▶ [WORK REQUEST]: Return the part of the Babesia bovis enzyme abstract below between "Open AccessInhibitor‐bound complexes" and "Stewart Lance J.", inclusive, copied word for word.

▶ [SUPPLIED PASSAGE]:
Open AccessInhibitor‐bound complexes of dihydrofolate reductase‐thymidylate synthase from Babesia bovis
Author(s) -
Begley Darren W.,
Edwards Thomas E.,
Raymond Amy C.,
Smith Eric R.,
Hartley Robert C.,
Abendroth Jan,
Sankaran Banumathi,
Lorimer Donald D.,
Myler Peter J.,
Staker Bart L.,
Stewart Lance J.
Publication year - 2011
Publication title -
acta crystallographica section f
Language(s) - English
Resource type - Journals
ISSN - 1744-3091
DOI - 10.1107/s1744309111029009
Subject(s) - thymidylate synthase , dihydrofolate reductase , biology , dihydropteroate synthase , babesiosis , babesia , raltitrexed , virology , theileria , plasmodium falciparum , enzyme , biochemistry , malaria , pyrimethamine , parasite hosting , genetics , immunology , world wide web , computer science , fluorouracil , chemotherapy
Babesiosis is a tick‐borne disease caused by eukaryotic Babesia parasites which are morphologically similar to Plasmodium falciparum , the causative agent of malaria in humans. Like Plasmodium , different species of Babesia are tuned to infect different mammalian hosts, including rats, dogs, horses and cattle. Most species of Plasmodium and Babesia possess an essential bifunctional enzyme for nucleotide synthesis and folate metabolism: dihydrofolate reductase‐thymidylate synthase. Although thymidylate synthase is highly conserved across organisms, the bifunctional form of this enzyme is relatively uncommon in nature. The structural characterization of dihydrofolate reductase‐thymidylate synthase in Babesia bovis , the causative agent of babesiosis in livestock cattle, is reported here. The apo state is compared with structures that contain dUMP, NADP and two different antifolate inhibitors: pemetrexed and raltitrexed. The complexes reveal modes of binding similar to that seen in drug‐resistant malaria strains and point to the utility of applying structural studies with proven cancer chemotherapies towards infectious disease research.

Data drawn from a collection
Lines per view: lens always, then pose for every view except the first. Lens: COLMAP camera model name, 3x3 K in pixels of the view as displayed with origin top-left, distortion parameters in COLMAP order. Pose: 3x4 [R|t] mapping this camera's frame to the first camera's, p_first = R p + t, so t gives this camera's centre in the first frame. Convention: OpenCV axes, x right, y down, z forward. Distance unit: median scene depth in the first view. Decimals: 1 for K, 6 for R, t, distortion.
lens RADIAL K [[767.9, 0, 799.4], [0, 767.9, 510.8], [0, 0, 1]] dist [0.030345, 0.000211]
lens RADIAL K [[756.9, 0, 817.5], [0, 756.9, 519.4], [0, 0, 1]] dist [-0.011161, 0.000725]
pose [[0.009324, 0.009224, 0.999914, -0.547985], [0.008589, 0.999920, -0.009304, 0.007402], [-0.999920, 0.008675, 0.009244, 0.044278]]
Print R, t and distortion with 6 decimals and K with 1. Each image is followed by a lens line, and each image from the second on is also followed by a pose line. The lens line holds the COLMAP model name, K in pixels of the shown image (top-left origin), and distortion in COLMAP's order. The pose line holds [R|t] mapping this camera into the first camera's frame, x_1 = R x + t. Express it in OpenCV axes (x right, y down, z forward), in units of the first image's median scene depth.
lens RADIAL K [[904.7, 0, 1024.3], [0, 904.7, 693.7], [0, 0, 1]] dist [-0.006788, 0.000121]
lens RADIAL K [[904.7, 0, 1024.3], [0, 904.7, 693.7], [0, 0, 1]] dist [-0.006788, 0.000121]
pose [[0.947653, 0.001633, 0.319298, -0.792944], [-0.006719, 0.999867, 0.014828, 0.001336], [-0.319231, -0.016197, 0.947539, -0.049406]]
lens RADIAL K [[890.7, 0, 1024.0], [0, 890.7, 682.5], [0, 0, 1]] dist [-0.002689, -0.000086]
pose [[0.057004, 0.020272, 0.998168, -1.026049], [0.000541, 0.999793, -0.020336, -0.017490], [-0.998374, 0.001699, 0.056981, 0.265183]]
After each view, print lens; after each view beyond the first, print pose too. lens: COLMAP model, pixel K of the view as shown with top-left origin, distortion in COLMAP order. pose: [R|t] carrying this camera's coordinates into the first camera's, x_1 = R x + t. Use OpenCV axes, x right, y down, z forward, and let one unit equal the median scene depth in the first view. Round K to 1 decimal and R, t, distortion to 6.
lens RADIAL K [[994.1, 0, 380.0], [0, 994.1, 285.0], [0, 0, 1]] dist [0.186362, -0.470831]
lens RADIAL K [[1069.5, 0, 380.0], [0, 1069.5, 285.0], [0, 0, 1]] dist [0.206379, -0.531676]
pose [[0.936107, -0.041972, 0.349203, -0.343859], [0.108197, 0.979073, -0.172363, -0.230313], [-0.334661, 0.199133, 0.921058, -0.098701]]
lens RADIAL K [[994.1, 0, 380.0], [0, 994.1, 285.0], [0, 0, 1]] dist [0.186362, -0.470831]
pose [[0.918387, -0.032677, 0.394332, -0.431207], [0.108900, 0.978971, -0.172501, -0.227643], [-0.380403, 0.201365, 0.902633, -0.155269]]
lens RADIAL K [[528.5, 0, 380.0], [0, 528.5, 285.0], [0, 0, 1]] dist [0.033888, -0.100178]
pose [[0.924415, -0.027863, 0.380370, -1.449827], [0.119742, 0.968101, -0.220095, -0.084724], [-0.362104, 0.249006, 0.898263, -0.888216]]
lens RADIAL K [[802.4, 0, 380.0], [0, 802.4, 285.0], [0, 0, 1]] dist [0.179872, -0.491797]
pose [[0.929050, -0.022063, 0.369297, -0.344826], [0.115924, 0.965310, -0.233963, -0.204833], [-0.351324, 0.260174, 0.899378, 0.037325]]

▶ [EXPECTED ANSWER]:
Open AccessInhibitor‐bound complexes of dihydrofolate reductase‐thymidylate synthase from Babesia bovis
Author(s) -
Begley Darren W.,
Edwards Thomas E.,
Raymond Amy C.,
Smith Eric R.,
Hartley Robert C.,
Abendroth Jan,
Sankaran Banumathi,
Lorimer Donald D.,
Myler Peter J.,
Staker Bart L.,
Stewart Lance J.